U.S. elections reach their boiling point on Super Tuesday

On February 5, Tuesday, the USA is holding primaries in 24 states. In connection with the record number of states participating in the voting, the day of February 5 has been dubbed as Super Tuesday in the presidential race in the United States.

The coast-to-coast voting will finally determine the leaders of the two feuding parties who will fight for the presidential position at the closing stage of the pre-election campaign.

Democrats – Senator Barack Obama and former first lady Hillary Rodham Clinton - raise the biggest interest in the USA.

The first results on the major voting on Super Tuesday will become known later today. The results of Super Tuesday will be summed up tomorrow night, when primaries will end on the USA’s Eastern Coast.

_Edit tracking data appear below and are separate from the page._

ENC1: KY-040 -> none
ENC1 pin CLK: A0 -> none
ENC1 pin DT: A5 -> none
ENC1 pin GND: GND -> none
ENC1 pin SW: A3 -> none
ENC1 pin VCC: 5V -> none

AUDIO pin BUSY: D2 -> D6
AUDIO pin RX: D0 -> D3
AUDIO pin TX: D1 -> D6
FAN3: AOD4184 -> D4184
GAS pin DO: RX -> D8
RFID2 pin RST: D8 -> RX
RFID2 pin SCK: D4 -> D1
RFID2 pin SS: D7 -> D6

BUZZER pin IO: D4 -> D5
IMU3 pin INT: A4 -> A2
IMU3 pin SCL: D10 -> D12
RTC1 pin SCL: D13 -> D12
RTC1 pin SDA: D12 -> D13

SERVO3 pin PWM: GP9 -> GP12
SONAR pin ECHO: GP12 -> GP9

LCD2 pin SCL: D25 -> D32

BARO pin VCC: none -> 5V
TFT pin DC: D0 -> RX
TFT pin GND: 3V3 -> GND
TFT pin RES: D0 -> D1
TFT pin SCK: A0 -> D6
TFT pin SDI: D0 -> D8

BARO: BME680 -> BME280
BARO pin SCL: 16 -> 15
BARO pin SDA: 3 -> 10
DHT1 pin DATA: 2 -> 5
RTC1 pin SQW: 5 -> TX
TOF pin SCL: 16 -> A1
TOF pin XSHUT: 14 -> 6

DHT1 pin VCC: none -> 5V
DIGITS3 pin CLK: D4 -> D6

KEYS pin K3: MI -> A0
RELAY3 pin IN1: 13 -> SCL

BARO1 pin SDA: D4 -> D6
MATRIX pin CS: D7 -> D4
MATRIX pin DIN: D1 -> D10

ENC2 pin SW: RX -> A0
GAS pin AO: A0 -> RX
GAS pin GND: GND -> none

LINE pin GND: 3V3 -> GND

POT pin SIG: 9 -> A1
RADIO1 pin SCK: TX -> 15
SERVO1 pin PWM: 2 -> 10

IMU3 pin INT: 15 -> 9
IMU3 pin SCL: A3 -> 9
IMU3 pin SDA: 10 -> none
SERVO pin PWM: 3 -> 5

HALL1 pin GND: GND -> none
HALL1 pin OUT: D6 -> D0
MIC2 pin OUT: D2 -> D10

Barack Obama and Hillary Rodham Clinton fought for front-runner status in a tightening Democratic contest, while Republican John McCain hoped to bury rival Mitt Romney's presidential hopes in voting from Alaska to the Atlantic on Super Tuesday, the biggest primary day in U.S. history.

The vote is almost a national primary: each party was holding contests in more than 20 states, including some of the most populous, such as California and New York. At stake are about half the delegates who will choose a nominee at party conventions in August and September, the AP reports.

Clinton, the New York senator and wife of former President Bill Clinton, was long seen as the inevitable Democratic candidate with double-digit leads in the polls just weeks ago. Her supporters had expected that she would lock up the nomination with big wins on Super Tuesday.

But Obama, a first-term Illinois senator campaigning on a theme of hope and change, has narrowed her lead to little or nothing in the latest national and individual state polls.

Neither candidate was expected to emerge from Super Tuesday as the presumptive nominee. Clinton and Obama each hoped to win the majority of delegates at stake and claim front-runner status heading into the next rounds of state primaries and caucuses.

With so many states casting votes, Democrats were spending unprecedented amounts of money on television advertising. Clinton and Obama each poured more than $1 million (EUR 670,000) a day into TV ads in the last week alone.

Clinton turned talk-show host Monday night, buying an hour of time on the cable television Hallmark Channel to televise a town hall meeting from New York in the Super Tuesday states. With husband Bill and daughter Chelsea on camera in other locations, she took questions from voters beamed in from far-flung locales.

Obama campaigned with Massachusetts Sen. Edward M. Kennedy and his niece, Caroline Kennedy, in New Jersey at the IZOD Center, next to the home of the Giants, who posted one of the biggest upsets in Super Bowl history, defeating the previously unbeaten Patriots on Sunday night.

"Sometimes the underdog pulls it out," Obama said. "You can't always believe the pundits and prognosticators."

The electoral territory was vast and so were the stakes. Romney, his Republican bid on the line, logged more than 5,000 miles (8,000 kilometers) in a 37-hour coast-to-coast dash as tried to block McCain from wrapping up the nomination. McCain led by double digits in national polls, but some surveys showed Romney gaining ground in delegate-rich California.

"I think you're going to see a growing crescendo of Republican conservatives getting behind my candidacy," the former Massachusetts governor said. But he conceded: "Right now that hasn't entirely happened."

McCain struggled to close the sale with his party's conservative base after coming strikingly far without its solid support in a remarkable comeback for a candidate whose hopes appeared dashed just months ago.

"I will preserve my proud conservative Republican credentials" while extending a practiced hand to Democrats, McCain promised.

Romney sought until the end to exploit the right's mistrust of McCain, a veteran Arizona senator who opposed President George W. Bush's tax cuts when they were introduced, advocated a path to citizenship for illegal immigrants, favors mandates to slow global warming and led campaign finance reforms that activists say trampled on their speech rights.

McCain struck back Monday with a television ad that showed Romney in a 1994 Senate campaign debate against Sen. Edward M. Kennedy, saying he was "an independent during the time of Reagan-Bush. I'm not trying to return to Reagan-Bush."

Romney campaigned from Tennessee to California on the eve of the voting, only to turn back to attend West Virginia's Republican state convention Tuesday. McCain, Obama and Clinton held rallies in the Northeast.

Former Arkansas Gov. Mike Huckabee, an ordained Baptist minister, focused on the South, where he enjoys support from Christian conservatives.

McCain could finish first in several Southern and border states - Alabama, Georgia, Oklahoma and Missouri - with Huckabee and Romney splitting the conservative vote.

Former New York Mayor Rudy Giuliani's decision to quit the race and endorse McCain after Florida's primary has given the Arizona senator a boost in Northeastern states where there are many moderate Republicans.